Review: Avatar

Avatar | James Cameron, 2009

After making history with Titanic, James Cameron took a break from narrative features and focused on making underwater documentaries. When he announced that he was ready to come back and introduced his project, it immediately became one of my most anticipated films. Even though I had no idea what it would be about, I trusted him. I mean, how can you not trust the guy who made Aliens, The Terminator, T2, and Titanic? A lot of hype, a Comic Con presentation, an Avatar Day, and countless Dances with Wolves, Delgo, and Ferngully compariessons it finally came out, and it did not disappoint what so ever.

Avatar is the story of Jake Sulley (Sam Worthington) a crippled marine who is given the chance to complete a task that his twin brother was not able to complete. This task is to go to a planet called Pandora where there is a species called the Na’vi who are preventing an big company from getting what they want. Jake is given the task of getting an Avatar body (a body that is made up of human and Na’vi DNA that is used to be able to walk on Pandora) and getting to know the Na’vi in order to gain their trust and get them to do what the humans want. However, as he leans their ways from Neytiri (Zoe Saldana), a Na’vi, he understands why they are protecting their land and will fight with them to stop the humans.

If the plot sounds familiar is because it has already been toold many times in various forms. However, the greatness of the movie comes from the way it is told. Cameron spent years coming up with the technology that allowed him to make CG creations seem photorealistic, and along with the people at WETA Digital who have now been able to get rid of the “uncanny valley” that seems to plague every motion-capture creation, he has once again pushed the envelope of visual effects. Not only was he able to create photorealistic characters, he also made realistic environments and realistic looking creatures unlike we’ve ever seen before. Cameron’s work as a director is among the best of the year. He has made a truly truly a visual masterpiece. However, none of this would have been possible without the human element.

Zoe Saldana, Sam Worthington, Sigourney Weaver, Stephen Lang, and Michelle Rodriguez do great jobs in their roles, the formers three doing wonders with very little.
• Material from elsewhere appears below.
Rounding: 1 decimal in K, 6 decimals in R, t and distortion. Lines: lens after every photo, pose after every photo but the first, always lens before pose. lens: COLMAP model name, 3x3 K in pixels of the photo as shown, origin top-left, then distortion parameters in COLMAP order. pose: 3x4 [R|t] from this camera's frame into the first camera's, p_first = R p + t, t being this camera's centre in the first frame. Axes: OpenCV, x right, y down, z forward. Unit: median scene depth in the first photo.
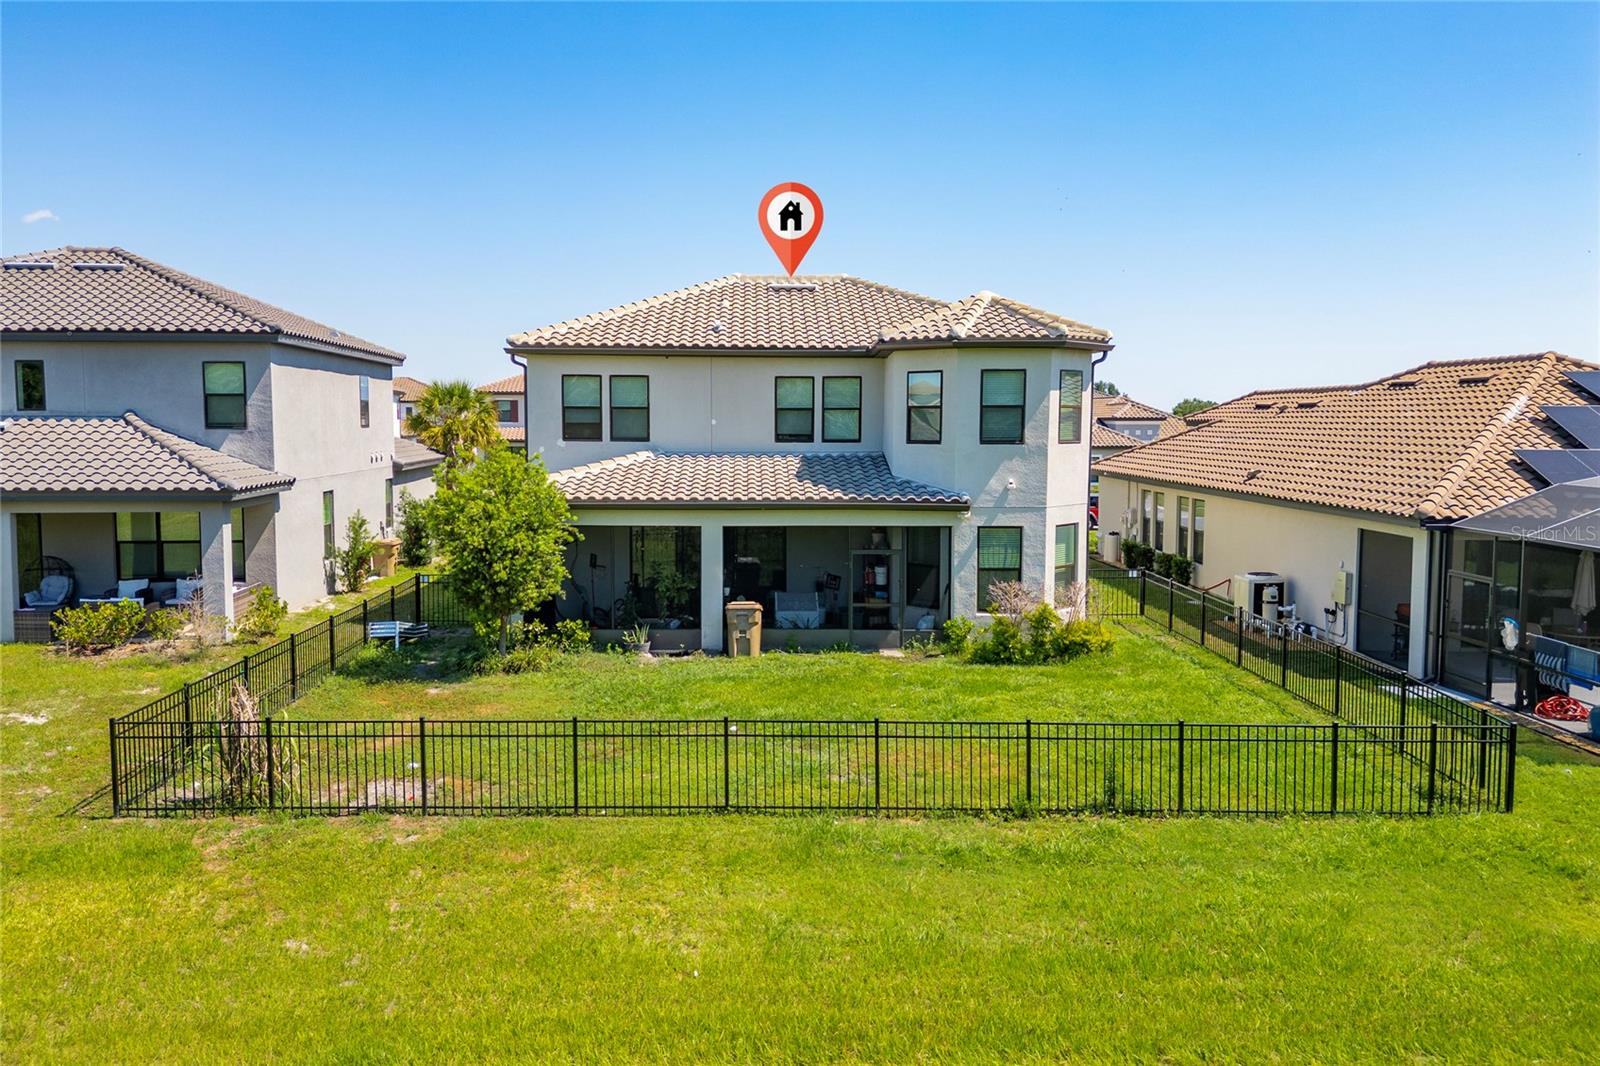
lens RADIAL K [[1180.7, 0, 800.0], [0, 1180.7, 533.0], [0, 0, 1]] dist [0.047204, 0.001344]
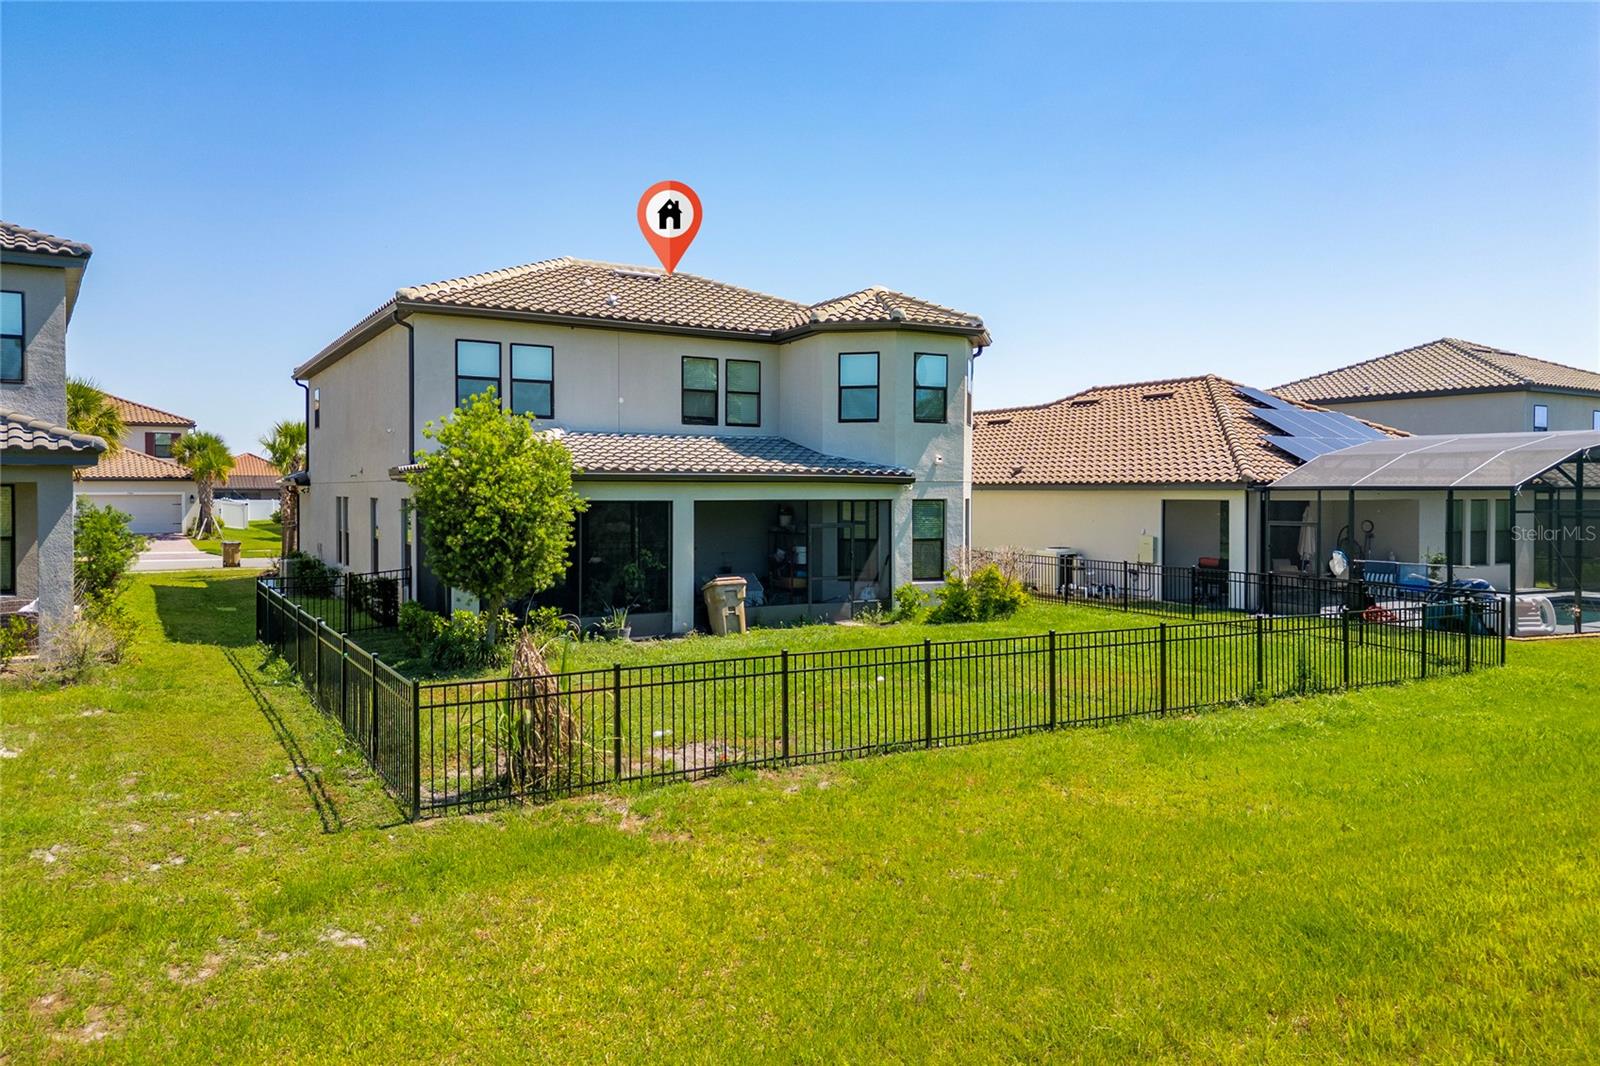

Saldana gives one of the best female performances of the year, while Worthington is good enough for the role, although he slips into his Australian accent every once in a while. The rest of the cast including Giovanni Ribisi and CCH Pounder are good too, but they are not given much to do, and that is the biggest problem with the film.

The script is the film’s biggest problem. Although I can forgive the recycled plot, I can’t go on without mentioning the lack of character development. Aside from the two leads, every other character is just a stereotype or isn’t developed enough. Yet the actors do all they can and make this movie even more memorable.

One last note on the 3-D aspect: It is cool in the beginning and in certain scenes, but it becomes unnoticeable. I’m not saying you should just watch it in 2D, but don’t expect anything to jump out of the screen.